For developing GNNs, we use PyTorch Geometric.

The Nextflow pipeline

Nextflow has been included to orchestrate the GRN reconstruction pipeline.

The pipeline is composed of the following steps:

  1. Exploratory data analysis: View the GRN and calculate some summary statistics.
  2. Processing: Process the graph feature matrix and edge list. Remove the disconnected subgraph.
  3. ArangoDB Importing: Import the graph into ArangoDB.
  4. GNN training: Train a GNN using SAGE convolutional layers.
  5. GNN training: Train a variational autoencoder GNN, and save the neural embeddings.

Run nextflow.sh to execute the full pipeline.

Run clean_nf.sh to clean up the output and logging files from the Nextflow run.

Python Environment

Python dependencies are specified in this requirements.txt file..

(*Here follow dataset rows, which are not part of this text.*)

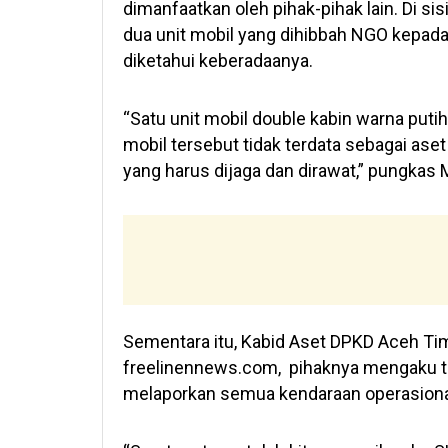
dimanfaatkan oleh pihak-pihak lain. Di s
dua unit mobil yang dihibbah NGO kepada 
diketahui keberadaanya.
“Satu unit mobil double kabin warna putih
mobil tersebut tidak terdata sebagai aset
yang harus dijaga dan dirawat,” pungkas 
Sementara itu, Kabid Aset DPKD Aceh Tim
freelinennews.com, pihaknya mengaku te
melaporkan semua kendaraan operasional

These dependencies are installed during the build process for the following Docker image: ghcr.io/jbris/nextflow-graph-machine-learning:1.0.0

Execute the following command to pull the image: docker pull ghcr.io/jbris/nextflow-graph-machine-learning:1.0.0

MLOps

ArangoDB

This pipeline provides a simple demonstration for saving and retrieving graph data to ArangoDB, combined with NetworkX usage and integration.